At a press conference with Jean Quan on Wednesday, Oakland Interim Police Chief Howard Jordan said that to his knowledge, no Oakland police officer had used rubber bullets, wooden dowels, or flash-bang grenades in the violent pre-dawn raid on the Occupy Oakland encampment on Tuesday and during a series of clashes with protesters later that night.
Jordan said the gas balls rolled at people’s feet to disperse them may have been mistaken for the grenades. When asked, Jordan said it was possible that other departments had used types of non-lethal force that OPD doesn’t have in its arsental.
An Iraq War vet, Scott Olsen, sustained a skull fracture during a nighttime confrontation between police and protesters.
Fifteen other agencies participated in the initial raid, and Mayor Quan said a mutual aid agreement requires them to abide by Oakland rules.
Jordan addresses the use of force by Oakland police in the following statement, released today:
Message to the Community
I want to thank you for taking the time to share your feedback concerning events associated with the Occupy Wall Street movement occurring in Oakland. We have received a large amount of feedback in the form of phone calls and emails from concerned residents as well as individuals across the country and around the world. Your observations have been positive and negative and we recognize the importance in both, and understand your frustration and the seriousness of these issues. While the Oakland Police Department takes your comments and concerns very seriously, please understand that the volume of these correspondences far exceeds our ability to respond to each one individually.
Not unlike you, I am concerned about the injuries to protesters and officers alike; the decision to use any level of force is never taken lightly, and certainly was not in this situation. As a community, we must preserve our position that any act of assault against officers or each other in our community is unacceptable, and will not be tolerated. Under the circumstances of this event our officers used what they believed to be the least amount of force possible to protect themselves and gain control of the situation.
During incidents of this magnitude, police training, tactics and policy is scrutinized, and as the Chief of Police I take full responsibility for the actions of my officers. With that, I want to ensure you that all allegations of misconduct and excessive uses of force are being thoroughly investigated by internal and external investigative sources. I am confident in our abilities to conduct thorough and fair investigations into the actions of police personnel during the Occupy events.
In addition to hearing the voice of the community I, along with other City staff, have taken steps to reach out to members of the Occupy Oakland group, business owners, and community members to discuss the issues surrounding public health, public safety, and freedom of speech.
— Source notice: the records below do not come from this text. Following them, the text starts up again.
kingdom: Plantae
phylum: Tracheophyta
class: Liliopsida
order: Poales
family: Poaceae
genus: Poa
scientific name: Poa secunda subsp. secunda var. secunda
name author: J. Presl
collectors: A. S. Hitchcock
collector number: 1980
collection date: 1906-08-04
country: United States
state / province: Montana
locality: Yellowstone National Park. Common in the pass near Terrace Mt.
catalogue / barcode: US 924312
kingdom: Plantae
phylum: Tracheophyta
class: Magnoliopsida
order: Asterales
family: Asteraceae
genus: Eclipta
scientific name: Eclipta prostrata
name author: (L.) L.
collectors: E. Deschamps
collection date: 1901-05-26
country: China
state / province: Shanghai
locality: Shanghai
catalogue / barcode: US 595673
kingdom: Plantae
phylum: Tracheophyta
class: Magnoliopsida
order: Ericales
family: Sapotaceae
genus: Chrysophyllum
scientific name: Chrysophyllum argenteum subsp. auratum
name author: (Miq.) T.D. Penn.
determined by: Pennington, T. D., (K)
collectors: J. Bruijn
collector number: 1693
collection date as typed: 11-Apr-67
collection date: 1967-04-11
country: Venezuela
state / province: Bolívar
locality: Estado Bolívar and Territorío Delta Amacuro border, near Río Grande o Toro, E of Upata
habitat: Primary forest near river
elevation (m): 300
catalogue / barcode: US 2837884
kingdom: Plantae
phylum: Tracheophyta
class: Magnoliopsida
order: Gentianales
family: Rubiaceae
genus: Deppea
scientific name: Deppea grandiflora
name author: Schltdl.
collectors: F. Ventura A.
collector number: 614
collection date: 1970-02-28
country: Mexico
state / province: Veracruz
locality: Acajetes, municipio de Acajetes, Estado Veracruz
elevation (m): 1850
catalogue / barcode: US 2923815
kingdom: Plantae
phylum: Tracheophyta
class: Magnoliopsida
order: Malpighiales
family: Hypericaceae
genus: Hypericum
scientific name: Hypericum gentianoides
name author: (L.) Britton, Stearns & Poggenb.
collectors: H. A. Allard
It is very important that we work together to establish a healthy and peaceful environment that cultivates the facilitation of free speech and peaceful demonstrations which is, and always has been our primary goal.
As Chief of the Oakland Police Department, I will continue to be open to the diverse opinions and points of view offered by the community at large, and I appreciate your willingness to be open and honest, as I will be open and honest with all of you. The City of Oakland Police Department will continue to place the highest value on policing in a manner that is both constitutional and ethical in its mission to provide a safe place to live, work, and play, free of crime and the fear of crime.”